Axia - Sim. Variar o estilo é sempre algo interessante e
enriquecedor. Meu traço sempre foi muito próximo do mangá,
com a febre de animes, fui adaptando meu traço cada vez mais para
este estilo. Já pensei em modificar o traçado, embora os
motivos mais fortes eram o de tentar novas tendências, e não
tanto de procurar um novo segmento profissional.
Cad - É
natural vermos jovens que , estão começando, terem visão
romanceada da profissão, como é viver em um mercado como
o brasileiro, um segundo emprego é a opção mais coerente?

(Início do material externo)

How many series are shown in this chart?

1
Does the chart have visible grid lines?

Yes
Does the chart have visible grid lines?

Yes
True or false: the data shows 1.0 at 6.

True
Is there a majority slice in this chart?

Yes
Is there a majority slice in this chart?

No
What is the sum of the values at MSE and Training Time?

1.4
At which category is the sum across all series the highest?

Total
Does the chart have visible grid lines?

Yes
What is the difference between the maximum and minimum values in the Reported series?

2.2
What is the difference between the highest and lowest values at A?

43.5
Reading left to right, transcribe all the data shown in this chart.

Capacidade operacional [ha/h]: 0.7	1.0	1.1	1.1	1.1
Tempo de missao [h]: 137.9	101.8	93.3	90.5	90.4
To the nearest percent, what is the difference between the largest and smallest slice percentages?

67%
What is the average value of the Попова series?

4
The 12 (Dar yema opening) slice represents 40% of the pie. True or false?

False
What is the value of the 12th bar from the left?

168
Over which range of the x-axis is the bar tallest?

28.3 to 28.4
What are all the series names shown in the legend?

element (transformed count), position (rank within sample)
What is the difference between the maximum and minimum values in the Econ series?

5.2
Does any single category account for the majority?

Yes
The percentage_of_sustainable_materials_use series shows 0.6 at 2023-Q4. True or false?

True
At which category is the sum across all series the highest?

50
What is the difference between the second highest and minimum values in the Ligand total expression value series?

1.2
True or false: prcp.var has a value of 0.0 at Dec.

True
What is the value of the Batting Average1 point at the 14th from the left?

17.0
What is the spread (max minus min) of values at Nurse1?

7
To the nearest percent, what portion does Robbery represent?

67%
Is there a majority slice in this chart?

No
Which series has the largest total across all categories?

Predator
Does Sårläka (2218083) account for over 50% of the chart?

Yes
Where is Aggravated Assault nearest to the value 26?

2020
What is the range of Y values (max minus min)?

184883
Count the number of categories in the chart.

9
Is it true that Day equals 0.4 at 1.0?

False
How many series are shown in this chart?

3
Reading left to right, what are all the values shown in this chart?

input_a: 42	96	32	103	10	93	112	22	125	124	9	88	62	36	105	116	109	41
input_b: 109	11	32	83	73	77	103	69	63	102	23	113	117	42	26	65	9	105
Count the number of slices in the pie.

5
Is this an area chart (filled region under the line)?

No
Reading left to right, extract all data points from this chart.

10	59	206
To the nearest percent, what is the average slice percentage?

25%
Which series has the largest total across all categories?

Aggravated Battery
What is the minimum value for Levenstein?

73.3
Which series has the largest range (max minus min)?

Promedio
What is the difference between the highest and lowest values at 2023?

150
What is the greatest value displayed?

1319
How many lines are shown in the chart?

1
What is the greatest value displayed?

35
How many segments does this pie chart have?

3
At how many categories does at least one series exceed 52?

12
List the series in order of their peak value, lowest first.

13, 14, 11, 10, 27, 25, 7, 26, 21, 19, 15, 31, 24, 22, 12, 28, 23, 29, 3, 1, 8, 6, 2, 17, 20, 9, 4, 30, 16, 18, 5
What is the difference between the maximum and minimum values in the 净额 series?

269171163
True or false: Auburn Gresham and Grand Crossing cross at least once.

Axia - Sim. Ter um segundo emprego é vital. Existe pouco
espaço para desenhistas e para os quadrinistas este espaço
é ainda menor. Optar por um outro trabalho é uma forma prática,
porém cansativa de sustentar essa carreira.
Cad
- Nesses seus anos de HQs oque mais te alegrou e o que mais te
frustrou como profissional?
Axia - Sem sombra de dúvida, o que mais me alegrou foi o
fato de saber "Eu sou capaz". Alguma vezes surgiam prazos apertados
(como num caso em que tinha cerca de menos de 24 horas entre o recebimento
do material a ser desenhado e a entrega dele nas mãos do editor),
em outras ocasiões os problemas eram a falta de recurso (antes
de ter scanner e internet cheguei a pagar pessoas e estabelecimentos para
fazerem este serviço para mim mais de uma vez), embora a cada novo
trabalho a dificuldade de executá-lo aumentava, eu sempre conseguia
vencer as adversidades e entregar o material com a qualidade exigida e
no prazo correto.
O que sempre frustrou foi a baixíssima remuneração,
e principalmente o fato de que em cada novo trabalho recebia-se cada vez
menos, até a não se receber absolutamente nada. Notando
esse imenso obstáculo abandonei o universo dos quadrinhos e resolvi
dedicar-me a outro trabalho, pois o que se ganhava com quadrinhos sequer
sustentava o proprio trabalho em si.
Cad
- Hqs on line, saída ou atalho?
Axia - É possivel que as HQs on line sejam um atalho para
os artistas nacionais mostrarem seu material e abrirem portas para trabalhos
futuros. Todos os veículos e recursos devem ser utilizados na medida
do possivel, na minha opinião!
Cad
- Para finalizar deixe um recado para o pessoal que curte seu
trabalho e que gostaria de ingressar na profissão.
Axia - Os sonhos são a verdadeira força na arte.
Jamais desista deles, pois é tudo que você possui.